Goodyear’s contract offer would allow it to close up to two tire plants, and offer incentives to further reduce plant employment overall by 10%.
The tiremaker claimed the new offer is “based closely upon the BFG/Michelin agreement” the USW reached with Michelin North America a few weeks ago.
The Steelworkers, though, said of Goodyear’s latest proposal “judging by the new package, the company does not understand it must abandon its ‘cut and gut’ agenda before we can reach a new agreement.”
Meanwhile, the USW has begun preparing for strikes at Goodyear plants, sending information out to Goodyear members concerning strike pay and personal financial matters that members need to consider.
“It appears that Goodyear now understands it cannot sit back and wait for an agreement to be reached at Bridgestone/Firestone,” the union said of Goodyear’s latest proposal, and said that it would offer its own counter-proposal this week. “We will continue to meet, discuss and bargain with the company as long as progress is being made and not a minute longer.”
Goodyear claimed its package included plant protection for all but two Goodyear master plants, including guarantees of no layoffs below a fixed number at protected facilities; a new wage grade system; pay increases for approximately 31% of the workforce (as of July 2009); pay protection for current workers through July 2009 unless they move to a lower job grade; continuation of COLA distributed as a percentage based on pay rates; revised piece work incentives; an “exit incentive” for up to 10% of the active plant personnel; pension increases with length of service; life insurance improvements for active employees; plant investment guarantees; a plan to protect competitive retiree medical benefits into the future; reduced vacations for new hires; and “active health care changes.”
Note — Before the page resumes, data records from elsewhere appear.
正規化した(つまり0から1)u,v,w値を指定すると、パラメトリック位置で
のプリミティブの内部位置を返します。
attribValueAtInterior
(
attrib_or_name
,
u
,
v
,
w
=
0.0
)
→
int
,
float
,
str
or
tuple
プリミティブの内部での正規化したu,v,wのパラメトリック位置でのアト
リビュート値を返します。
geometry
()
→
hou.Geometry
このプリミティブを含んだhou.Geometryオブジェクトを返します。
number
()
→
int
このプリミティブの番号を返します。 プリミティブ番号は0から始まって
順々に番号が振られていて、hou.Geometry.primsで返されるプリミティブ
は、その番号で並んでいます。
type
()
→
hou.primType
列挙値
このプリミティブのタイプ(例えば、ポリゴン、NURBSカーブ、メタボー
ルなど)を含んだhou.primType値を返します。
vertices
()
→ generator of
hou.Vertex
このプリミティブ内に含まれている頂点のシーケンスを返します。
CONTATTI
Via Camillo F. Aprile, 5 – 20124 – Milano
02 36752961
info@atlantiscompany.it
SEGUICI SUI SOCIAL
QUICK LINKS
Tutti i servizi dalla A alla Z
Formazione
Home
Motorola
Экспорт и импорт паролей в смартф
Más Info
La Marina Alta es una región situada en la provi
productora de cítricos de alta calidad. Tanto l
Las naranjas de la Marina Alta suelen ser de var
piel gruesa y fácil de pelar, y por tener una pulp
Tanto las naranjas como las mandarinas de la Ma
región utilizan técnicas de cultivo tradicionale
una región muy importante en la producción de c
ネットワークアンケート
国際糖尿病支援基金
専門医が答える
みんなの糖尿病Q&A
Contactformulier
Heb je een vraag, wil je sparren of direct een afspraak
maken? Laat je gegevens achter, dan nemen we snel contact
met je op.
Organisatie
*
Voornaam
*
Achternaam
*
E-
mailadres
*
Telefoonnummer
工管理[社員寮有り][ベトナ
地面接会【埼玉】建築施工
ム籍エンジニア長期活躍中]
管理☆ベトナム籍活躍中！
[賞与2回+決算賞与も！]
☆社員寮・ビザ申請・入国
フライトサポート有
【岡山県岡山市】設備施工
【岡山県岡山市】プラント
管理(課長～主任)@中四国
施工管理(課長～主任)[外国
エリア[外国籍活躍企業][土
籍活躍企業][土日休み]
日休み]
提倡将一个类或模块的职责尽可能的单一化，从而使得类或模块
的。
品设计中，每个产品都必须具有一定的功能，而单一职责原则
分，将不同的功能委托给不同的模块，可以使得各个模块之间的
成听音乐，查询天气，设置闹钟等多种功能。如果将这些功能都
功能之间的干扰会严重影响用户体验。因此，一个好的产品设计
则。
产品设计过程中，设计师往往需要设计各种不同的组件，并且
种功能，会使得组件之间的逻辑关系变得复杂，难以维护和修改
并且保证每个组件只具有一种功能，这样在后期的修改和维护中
From its standpoint, the USW claims Goodyear’s new offer would drastically cut and change COLA; change a plant’s work schedule with two weeks notice; cut accident and sickness benefits to reflect lower hourly wage rates proposed by company; eliminate supplemental workers compensation; prevent any recovery of the two-year pension freeze initiated in the 2003 contract; increase co-pays, deductibles and out-of-pocket costs for health care; raise drug co-pays and add more restrictions; charge higher health care premiums for active employees; drop retiree health care and eliminate Medicare Part B reimbursement for retirees; employ a 10% contingent work force in the plants at $11 an hour with no benefits; “dramatically” reduce hourly wage pay for up to 40% of hourly employees; reduce job classifications and bid rights; change overtime pay structure; and eliminate job security guarantees for all plants.